Set task.
Reproduce every one of the entries below verbatim, line for line.

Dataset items
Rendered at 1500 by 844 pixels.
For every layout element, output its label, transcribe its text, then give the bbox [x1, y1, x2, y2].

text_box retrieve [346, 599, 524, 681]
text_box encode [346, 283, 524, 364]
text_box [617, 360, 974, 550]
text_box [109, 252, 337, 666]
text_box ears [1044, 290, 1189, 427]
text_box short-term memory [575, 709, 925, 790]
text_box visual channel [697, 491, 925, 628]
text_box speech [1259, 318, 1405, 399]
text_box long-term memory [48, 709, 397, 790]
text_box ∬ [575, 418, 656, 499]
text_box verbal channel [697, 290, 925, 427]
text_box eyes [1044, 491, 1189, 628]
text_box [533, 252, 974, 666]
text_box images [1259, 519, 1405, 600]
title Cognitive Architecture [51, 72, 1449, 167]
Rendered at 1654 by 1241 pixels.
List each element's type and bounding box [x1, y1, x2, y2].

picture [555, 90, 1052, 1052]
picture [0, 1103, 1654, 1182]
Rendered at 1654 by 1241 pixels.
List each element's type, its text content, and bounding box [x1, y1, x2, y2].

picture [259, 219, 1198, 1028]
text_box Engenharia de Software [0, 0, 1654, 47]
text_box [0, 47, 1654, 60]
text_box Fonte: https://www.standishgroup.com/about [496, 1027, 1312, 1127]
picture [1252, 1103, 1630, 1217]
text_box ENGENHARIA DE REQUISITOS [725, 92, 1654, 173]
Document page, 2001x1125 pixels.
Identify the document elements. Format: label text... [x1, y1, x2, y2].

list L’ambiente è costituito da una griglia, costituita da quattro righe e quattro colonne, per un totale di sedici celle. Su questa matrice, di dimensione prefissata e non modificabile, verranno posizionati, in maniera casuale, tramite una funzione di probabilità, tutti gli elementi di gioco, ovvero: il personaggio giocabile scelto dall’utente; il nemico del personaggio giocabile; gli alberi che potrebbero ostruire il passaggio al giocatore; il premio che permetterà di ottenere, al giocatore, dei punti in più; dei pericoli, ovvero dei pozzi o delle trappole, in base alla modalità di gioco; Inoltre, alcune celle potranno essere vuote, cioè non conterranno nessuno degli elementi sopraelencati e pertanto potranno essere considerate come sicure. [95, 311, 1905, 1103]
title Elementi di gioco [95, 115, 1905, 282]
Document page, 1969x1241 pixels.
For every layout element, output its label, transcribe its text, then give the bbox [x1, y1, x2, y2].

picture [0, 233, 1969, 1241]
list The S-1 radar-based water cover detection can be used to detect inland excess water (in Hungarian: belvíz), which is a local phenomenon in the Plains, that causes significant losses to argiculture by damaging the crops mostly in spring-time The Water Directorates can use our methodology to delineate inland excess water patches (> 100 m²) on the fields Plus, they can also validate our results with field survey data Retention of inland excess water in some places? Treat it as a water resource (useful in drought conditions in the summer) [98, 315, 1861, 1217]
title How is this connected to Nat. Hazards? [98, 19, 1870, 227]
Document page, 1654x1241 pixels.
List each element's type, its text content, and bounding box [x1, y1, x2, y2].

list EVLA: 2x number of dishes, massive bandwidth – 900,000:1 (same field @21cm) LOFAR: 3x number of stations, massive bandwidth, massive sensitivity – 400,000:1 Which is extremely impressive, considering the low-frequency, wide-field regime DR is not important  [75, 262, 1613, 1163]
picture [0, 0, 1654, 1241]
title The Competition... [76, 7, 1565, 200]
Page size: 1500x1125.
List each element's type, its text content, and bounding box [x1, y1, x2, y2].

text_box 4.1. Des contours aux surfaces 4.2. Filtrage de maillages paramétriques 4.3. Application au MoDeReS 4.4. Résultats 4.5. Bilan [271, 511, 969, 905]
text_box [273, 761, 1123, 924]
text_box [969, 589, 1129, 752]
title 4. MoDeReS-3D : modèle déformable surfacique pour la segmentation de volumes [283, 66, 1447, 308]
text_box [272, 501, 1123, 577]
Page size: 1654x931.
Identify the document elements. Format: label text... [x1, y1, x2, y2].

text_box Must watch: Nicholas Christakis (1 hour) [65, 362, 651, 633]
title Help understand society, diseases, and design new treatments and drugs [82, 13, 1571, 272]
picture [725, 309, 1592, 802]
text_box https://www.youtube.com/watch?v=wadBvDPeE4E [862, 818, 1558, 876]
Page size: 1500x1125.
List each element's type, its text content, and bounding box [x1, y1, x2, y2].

Task result.
Rendered at 1500 by 844 pixels.
For every layout element, output its label, transcribe its text, then give the bbox [x1, y1, x2, y2].

text_box retrieve [346, 599, 524, 681]
text_box encode [346, 283, 524, 364]
text_box [617, 360, 974, 550]
text_box [109, 252, 337, 666]
text_box ears [1044, 290, 1189, 427]
text_box short-term memory [575, 709, 925, 790]
text_box visual channel [697, 491, 925, 628]
text_box speech [1259, 318, 1405, 399]
text_box long-term memory [48, 709, 397, 790]
text_box ∬ [575, 418, 656, 499]
text_box verbal channel [697, 290, 925, 427]
text_box eyes [1044, 491, 1189, 628]
text_box [533, 252, 974, 666]
text_box images [1259, 519, 1405, 600]
title Cognitive Architecture [51, 72, 1449, 167]
Rendered at 1654 by 1241 pixels.
List each element's type and bounding box [x1, y1, x2, y2].

picture [555, 90, 1052, 1052]
picture [0, 1103, 1654, 1182]
Rendered at 1654 by 1241 pixels.
List each element's type, its text content, and bounding box [x1, y1, x2, y2].

picture [259, 219, 1198, 1028]
text_box Engenharia de Software [0, 0, 1654, 47]
text_box [0, 47, 1654, 60]
text_box Fonte: https://www.standishgroup.com/about [496, 1027, 1312, 1127]
picture [1252, 1103, 1630, 1217]
text_box ENGENHARIA DE REQUISITOS [725, 92, 1654, 173]
Document page, 2001x1125 pixels.
Identify the document elements. Format: label text... [x1, y1, x2, y2].

list L’ambiente è costituito da una griglia, costituita da quattro righe e quattro colonne, per un totale di sedici celle. Su questa matrice, di dimensione prefissata e non modificabile, verranno posizionati, in maniera casuale, tramite una funzione di probabilità, tutti gli elementi di gioco, ovvero: il personaggio giocabile scelto dall’utente; il nemico del personaggio giocabile; gli alberi che potrebbero ostruire il passaggio al giocatore; il premio che permetterà di ottenere, al giocatore, dei punti in più; dei pericoli, ovvero dei pozzi o delle trappole, in base alla modalità di gioco; Inoltre, alcune celle potranno essere vuote, cioè non conterranno nessuno degli elementi sopraelencati e pertanto potranno essere considerate come sicure. [95, 311, 1905, 1103]
title Elementi di gioco [95, 115, 1905, 282]
Document page, 1969x1241 pixels.
For every layout element, output its label, transcribe its text, then give the bbox [x1, y1, x2, y2].

picture [0, 233, 1969, 1241]
list The S-1 radar-based water cover detection can be used to detect inland excess water (in Hungarian: belvíz), which is a local phenomenon in the Plains, that causes significant losses to argiculture by damaging the crops mostly in spring-time The Water Directorates can use our methodology to delineate inland excess water patches (> 100 m²) on the fields Plus, they can also validate our results with field survey data Retention of inland excess water in some places? Treat it as a water resource (useful in drought conditions in the summer) [98, 315, 1861, 1217]
title How is this connected to Nat. Hazards? [98, 19, 1870, 227]
Document page, 1654x1241 pixels.
List each element's type, its text content, and bounding box [x1, y1, x2, y2].

list EVLA: 2x number of dishes, massive bandwidth – 900,000:1 (same field @21cm) LOFAR: 3x number of stations, massive bandwidth, massive sensitivity – 400,000:1 Which is extremely impressive, considering the low-frequency, wide-field regime DR is not important  [75, 262, 1613, 1163]
picture [0, 0, 1654, 1241]
title The Competition... [76, 7, 1565, 200]
Page size: 1500x1125.
List each element's type, its text content, and bounding box [x1, y1, x2, y2].

text_box 4.1. Des contours aux surfaces 4.2. Filtrage de maillages paramétriques 4.3. Application au MoDeReS 4.4. Résultats 4.5. Bilan [271, 511, 969, 905]
text_box [273, 761, 1123, 924]
text_box [969, 589, 1129, 752]
title 4. MoDeReS-3D : modèle déformable surfacique pour la segmentation de volumes [283, 66, 1447, 308]
text_box [272, 501, 1123, 577]
Page size: 1654x931.
Identify the document elements. Format: label text... [x1, y1, x2, y2].

text_box Must watch: Nicholas Christakis (1 hour) [65, 362, 651, 633]
title Help understand society, diseases, and design new treatments and drugs [82, 13, 1571, 272]
picture [725, 309, 1592, 802]
text_box https://www.youtube.com/watch?v=wadBvDPeE4E [862, 818, 1558, 876]
Page size: 1500x1125.
List each element's type, its text content, and bounding box [x1, y1, x2, y2].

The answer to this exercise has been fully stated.